Le  rose arancio, invece, nel loro fiore molto resistente, alludono alla particolare disposizione di Santa Rita ad accogliere tutti i colpi inferti dalla vita con cristiana accettazione e come promessa di una vita migliore… Un ibrido che oggi ricorda le rose antiche di color arancio è la Amber Qeen, ibridata  nello Yorkshire  dall’inglese Jack  Harkness nel secolo scorso;molto profumata, ben adagiata nelle  suetonalitàdall’arancio,al giallo fino al rame, lievemente adagiate su uno scuro fogliame .

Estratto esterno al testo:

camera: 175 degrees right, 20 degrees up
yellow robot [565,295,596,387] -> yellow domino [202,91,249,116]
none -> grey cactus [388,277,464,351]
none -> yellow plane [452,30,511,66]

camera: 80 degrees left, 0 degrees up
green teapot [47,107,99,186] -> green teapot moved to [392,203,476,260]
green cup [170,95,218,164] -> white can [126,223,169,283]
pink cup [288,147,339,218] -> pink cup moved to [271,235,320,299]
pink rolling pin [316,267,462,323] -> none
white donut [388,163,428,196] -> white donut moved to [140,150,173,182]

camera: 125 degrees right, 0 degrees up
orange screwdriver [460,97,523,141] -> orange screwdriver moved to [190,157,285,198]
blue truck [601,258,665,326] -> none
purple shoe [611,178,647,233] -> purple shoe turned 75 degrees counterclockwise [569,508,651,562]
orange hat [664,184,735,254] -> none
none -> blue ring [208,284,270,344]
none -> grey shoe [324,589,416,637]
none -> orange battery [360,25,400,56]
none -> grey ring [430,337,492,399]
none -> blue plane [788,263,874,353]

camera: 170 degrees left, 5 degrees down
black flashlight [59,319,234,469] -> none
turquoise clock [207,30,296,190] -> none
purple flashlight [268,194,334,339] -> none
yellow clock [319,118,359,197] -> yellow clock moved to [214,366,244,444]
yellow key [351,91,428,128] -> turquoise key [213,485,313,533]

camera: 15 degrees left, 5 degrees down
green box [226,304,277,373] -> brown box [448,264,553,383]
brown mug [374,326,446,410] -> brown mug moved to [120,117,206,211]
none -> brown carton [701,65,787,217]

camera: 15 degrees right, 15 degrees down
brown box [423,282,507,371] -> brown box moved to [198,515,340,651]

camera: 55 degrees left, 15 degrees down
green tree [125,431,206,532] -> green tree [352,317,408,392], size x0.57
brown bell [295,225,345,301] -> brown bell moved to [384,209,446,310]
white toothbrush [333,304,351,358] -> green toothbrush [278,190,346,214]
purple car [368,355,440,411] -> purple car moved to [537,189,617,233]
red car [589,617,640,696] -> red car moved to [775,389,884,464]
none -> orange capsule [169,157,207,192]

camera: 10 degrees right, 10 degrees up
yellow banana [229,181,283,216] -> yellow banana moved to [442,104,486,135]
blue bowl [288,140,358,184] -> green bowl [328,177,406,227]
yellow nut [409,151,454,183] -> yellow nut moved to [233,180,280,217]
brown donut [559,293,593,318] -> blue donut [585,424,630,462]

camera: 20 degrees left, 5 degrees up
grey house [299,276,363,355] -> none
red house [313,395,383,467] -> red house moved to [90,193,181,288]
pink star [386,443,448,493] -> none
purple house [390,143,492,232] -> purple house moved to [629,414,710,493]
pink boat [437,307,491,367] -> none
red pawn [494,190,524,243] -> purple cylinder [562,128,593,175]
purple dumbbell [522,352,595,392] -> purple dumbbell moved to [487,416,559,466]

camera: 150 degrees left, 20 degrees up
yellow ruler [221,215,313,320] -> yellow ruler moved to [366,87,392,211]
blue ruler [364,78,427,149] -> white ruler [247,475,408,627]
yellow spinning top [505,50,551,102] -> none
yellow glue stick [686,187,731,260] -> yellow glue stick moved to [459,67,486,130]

Le bellissime rose ritiane di color rosa, invece, ci fanno pensare oggi alla Rosa Cornelia, creata dal Reverendo Pemberton, nel1925. Essa ricorda Cornelia, la madre dei Gracchi ,passata alla storia, oltre che per le sue doti personali, per aver definito i figli, Tiberio e Caio Gracco, “i miei gioielli”.  La rosa, che ne porta il nome, è un vigoroso arbusto che produce lunghi rami quasi orizzontali, assumendo un aspetto a cascata; fiorisce a ripetizione ed i fiori a grappoli, arancio all’inizio e poi rosa, durano molto a lungo, non si sciupano con la pioggia e, resistendo alle intemperie, proprio come Santa Teresa alle prove della vita vita, conservano il loro deciso profumo muschiato.

E poi,  le rose rosse che sembrerebbero essere le antiche rose cinesi, arrivate in Europa già in età romana o al tempo delle Repubbliche Marinare, grazie ai frequenti scambi commerciali. Tra gli ibridi di rose Chinensis quello che più si avvicina alle rose rosse ritiane è la Rosa Chinensis Saguinea, ibridata nell’800, dal fiore semplice un po’ scomposto, di un bel rosso tiziano. Come tutte le vecchie rose cinesi, la Sanguinea, al primo zefiro di primavera, parte con la produzione di centinaia di boccioli. Fiori grandi in primavera, più piccoli durante le estati calde : il suo portamento cespuglioso, nella diversa dimensione dei fiori, ci fa pensare alle tante forme di santità ricordate da Papa Bergoglio, ciascuna diversa dall’altra e preziosa per se stessa ma tutte alimentate dalle stesse caratteristiche: forza, sopportazione, generosità, umiltà, gioia.

Ebbene, ancora una volta, la rosa ci ha sorpreso …! Questa volta sulla via della santità, quando la sua bellezza, partendo dagli occhi, è giunta lentamente, con mistica gioia, fino al cuore.